«La Police de sûreté fribourgeoise fonctionne correctement et aucun dysfonctionnement grave n'a été constaté.» Pierre Nidegger, commandant de la police fribourgeoise, et Claude Grandjean, directeur de la Justice et de la Police, s'accrochent à cette conclusion rassurante de l'audit de la Police de sûreté confié à l'avocate neuchâteloise Barbara Ott, dont une version expurgée de 30 pages sur 150, a été rendue publique lundi.

Le deuxième rapport Ott, partiellement publié contrairement au premier qui a étayé le licenciement, en novembre, de l'ancien chef de la Brigade des stupéfiants, fournit pourtant une longue liste d'irrégularités, dont la lecture donne une image peu reluisante du fonctionnement de la police.

Remis il y a quinze jours à Claude Grandjean, puis discuté mardi dernier par le Conseil d'Etat, ce rapport ne débouchera pas sur une réforme générale de la Police de sûreté. Le gouvernement assurera simplement un contrôle indirect de la mise en œuvre des recommandations de Barbara Ott soumises à l'appréciation des responsables de la police eux-mêmes.
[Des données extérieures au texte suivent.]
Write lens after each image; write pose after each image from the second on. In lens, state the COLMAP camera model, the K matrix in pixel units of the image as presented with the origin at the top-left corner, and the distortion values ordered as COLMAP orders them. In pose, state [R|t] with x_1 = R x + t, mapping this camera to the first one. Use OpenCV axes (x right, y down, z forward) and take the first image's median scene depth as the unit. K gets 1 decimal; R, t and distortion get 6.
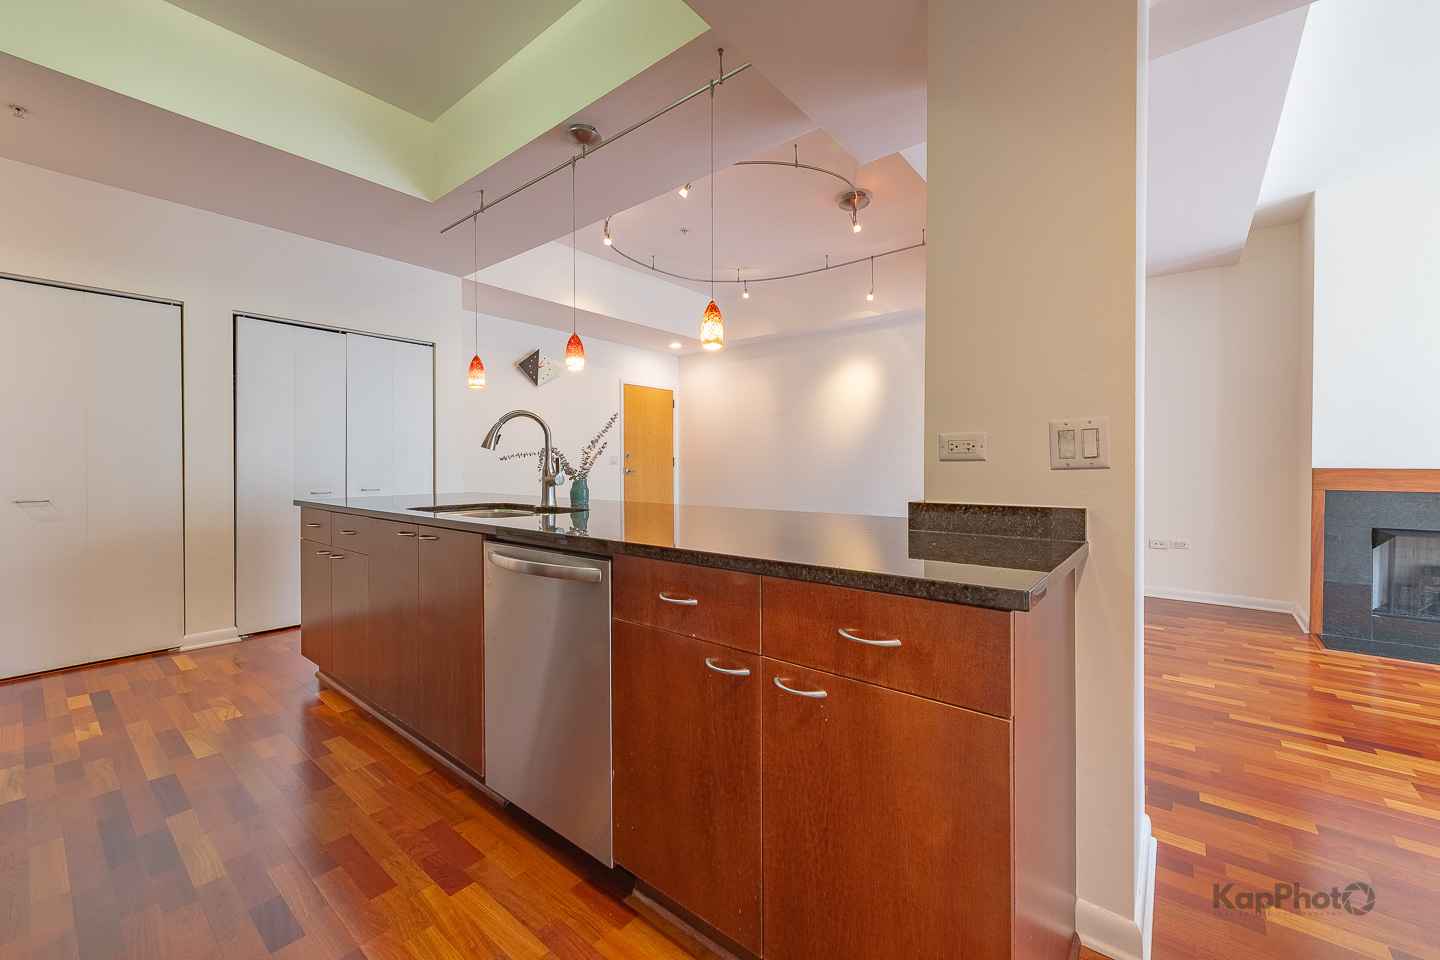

L'avocate neuchâteloise, au terme de l'audition de 80 personnes dont 50 policiers, se dit «surprise en bien» de l'état de la police fribourgeoise. Sur les quelque 70 problèmes examinés, elle en relève tout de même 39 qui n'ont pas encore trouvé de solution et 21 en voie de résolution. Dans cette liste à la Prévert, on trouve aussi bien la présence de photos pornographiques dans le bureau de Paul Grossrieder, le retard des enquêtes de la Brigade financière, un refus d'ordre, que le poids des rumeurs sur l'ambiance de travail au sein de la police.

Relations avec le milieu de la prostitution

Les relations privées de cadres de la police avec des prostituées opérant à Fribourg sont confirmées par le rapport Ott. Jugées «inadmissibles, elles sont à bannir», précise l'audit, qui recommande un remplacement plus fréquent des policiers en charge du contrôle du milieu de la prostitution. La découverte de photos pornographiques dans le bureau de Paul Grossrieder incite l'auteur du rapport à proposer l'instauration de règles éthiques claires et précises valables pour l'ensemble de la police. La constatation du rôle ambigu joué par les informateurs dans les «affaires» qui ont secoué la justice et la police fribourgeoises doit conduire à de nouvelles règles en la matière, notamment le partage des informateurs entre policiers et l'exclusion des juges instructeurs de ce réseau.

Indiscipline

Certains policiers ont refusé de traiter certaines affaires. L'un d'entre eux a refusé d'être intégré dans une brigade spécialisée, d'autres ont été déplacés pour résoudre un problème de mésentente entre cadres. Barbara Ott rappelle que les fonctionnaires de police sont des fonctionnaires comme les autres, avec les mêmes droits et les mêmes devoirs. Elle suggère l'établissement d'un code de déontologie à élaborer sur la base d'un séminaire destiné à l'ensemble des policiers, appelés à respecter scrupuleusement le secret de fonction. Certains cadres sont considérés comme incompétents, ce qui expliquerait une certaine indiscipline. L'expert rappelle qu'il est possible de rétrograder des cadres ou de les muter. Le statut du nouveau promu peut être revu durant un an. «Ce délai devrait être suffisant pour remédier aux faiblesses», souligne Barbara Ott.

Communication déficiente

Le manque de communication interne et externe, source de rumeurs non démenties, est à l'origine d'un climat de méfiance et de jalousie qui a perturbé les conditions de travail de la police. «La communication est défaillante à Fribourg», résume Barbara Ott, qui recommande davantage de transparence, notamment de la part du commandant de la police, et une meilleure intégration du service de presse qui devrait avoir «les moyens d'une politique d'information moderne».

Après le licenciement de Paul Grossrieder et le départ volontaire de Peter Baeriswyl, ancien chef de la Police de sûreté sous enquête judiciaire pour violation du secret de fonction, voire entrave à l'action pénale, suite à une relation avec une prostituée, la question des sanctions administratives contre des policiers semble résolue, selon le gouvernement fribourgeois. Il n'entend pas, a priori, tirer au clair la question des responsabilités de fautes jugées suffisamment mineures pour n'avoir pas officiellement causé de dysfonctionnement de la police.